Provided records:

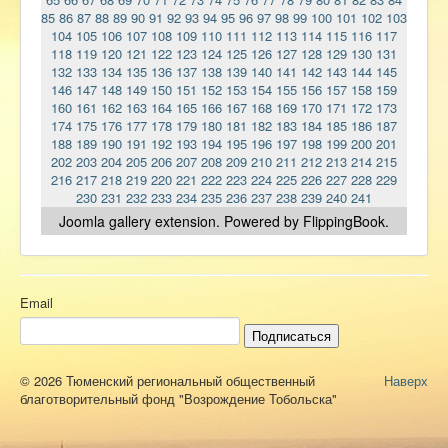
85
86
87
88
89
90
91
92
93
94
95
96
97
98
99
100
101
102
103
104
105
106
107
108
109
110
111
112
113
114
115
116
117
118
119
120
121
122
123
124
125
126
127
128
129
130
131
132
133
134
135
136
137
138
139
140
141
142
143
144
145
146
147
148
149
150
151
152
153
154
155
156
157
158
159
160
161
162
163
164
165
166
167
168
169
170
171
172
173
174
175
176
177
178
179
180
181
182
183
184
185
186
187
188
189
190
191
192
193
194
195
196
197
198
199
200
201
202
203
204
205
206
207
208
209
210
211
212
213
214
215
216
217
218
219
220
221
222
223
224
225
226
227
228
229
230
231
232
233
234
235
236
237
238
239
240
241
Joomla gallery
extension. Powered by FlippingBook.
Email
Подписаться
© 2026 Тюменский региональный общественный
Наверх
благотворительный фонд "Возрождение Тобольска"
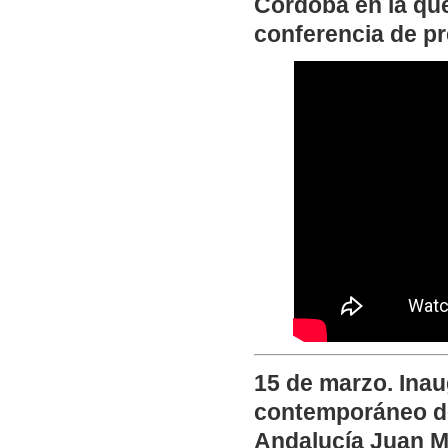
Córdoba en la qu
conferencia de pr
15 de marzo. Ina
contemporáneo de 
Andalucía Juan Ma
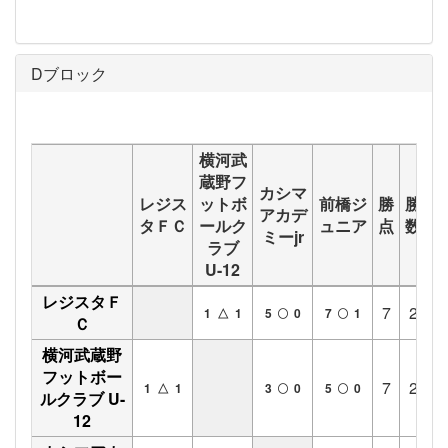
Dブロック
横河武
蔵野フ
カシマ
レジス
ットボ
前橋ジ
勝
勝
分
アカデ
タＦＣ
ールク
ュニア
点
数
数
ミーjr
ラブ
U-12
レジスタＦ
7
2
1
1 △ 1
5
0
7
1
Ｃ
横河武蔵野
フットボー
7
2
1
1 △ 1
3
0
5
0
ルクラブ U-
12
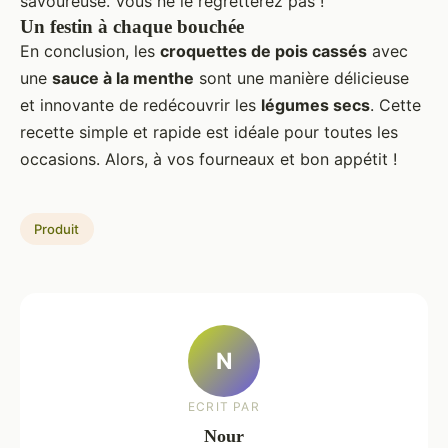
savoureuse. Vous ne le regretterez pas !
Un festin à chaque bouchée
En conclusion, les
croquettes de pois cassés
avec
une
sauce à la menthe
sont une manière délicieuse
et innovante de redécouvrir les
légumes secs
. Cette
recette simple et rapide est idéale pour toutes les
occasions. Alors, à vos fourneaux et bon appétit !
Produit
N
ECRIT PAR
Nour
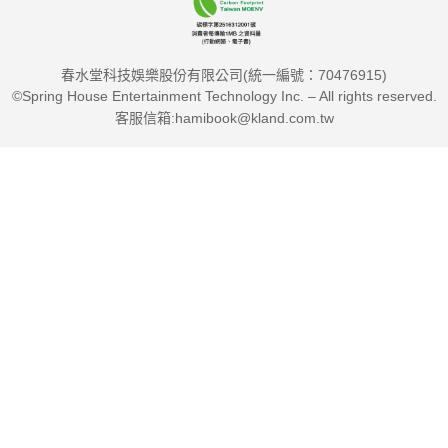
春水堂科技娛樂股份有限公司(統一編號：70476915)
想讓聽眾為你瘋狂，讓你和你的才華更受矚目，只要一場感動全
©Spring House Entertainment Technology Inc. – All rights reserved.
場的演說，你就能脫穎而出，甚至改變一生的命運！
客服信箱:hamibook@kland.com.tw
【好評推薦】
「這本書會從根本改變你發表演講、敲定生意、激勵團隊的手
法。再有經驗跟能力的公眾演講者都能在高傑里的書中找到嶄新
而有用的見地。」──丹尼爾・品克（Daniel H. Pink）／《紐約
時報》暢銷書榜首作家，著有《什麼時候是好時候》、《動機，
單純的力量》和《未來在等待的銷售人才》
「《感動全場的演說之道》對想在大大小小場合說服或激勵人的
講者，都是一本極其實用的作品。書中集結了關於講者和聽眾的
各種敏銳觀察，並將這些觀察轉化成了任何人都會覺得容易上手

Problem details:
Find every line in the entries that contains the word "Тюменский" and copy each of those lines.

Response:
© 2026 Тюменский региональный общественный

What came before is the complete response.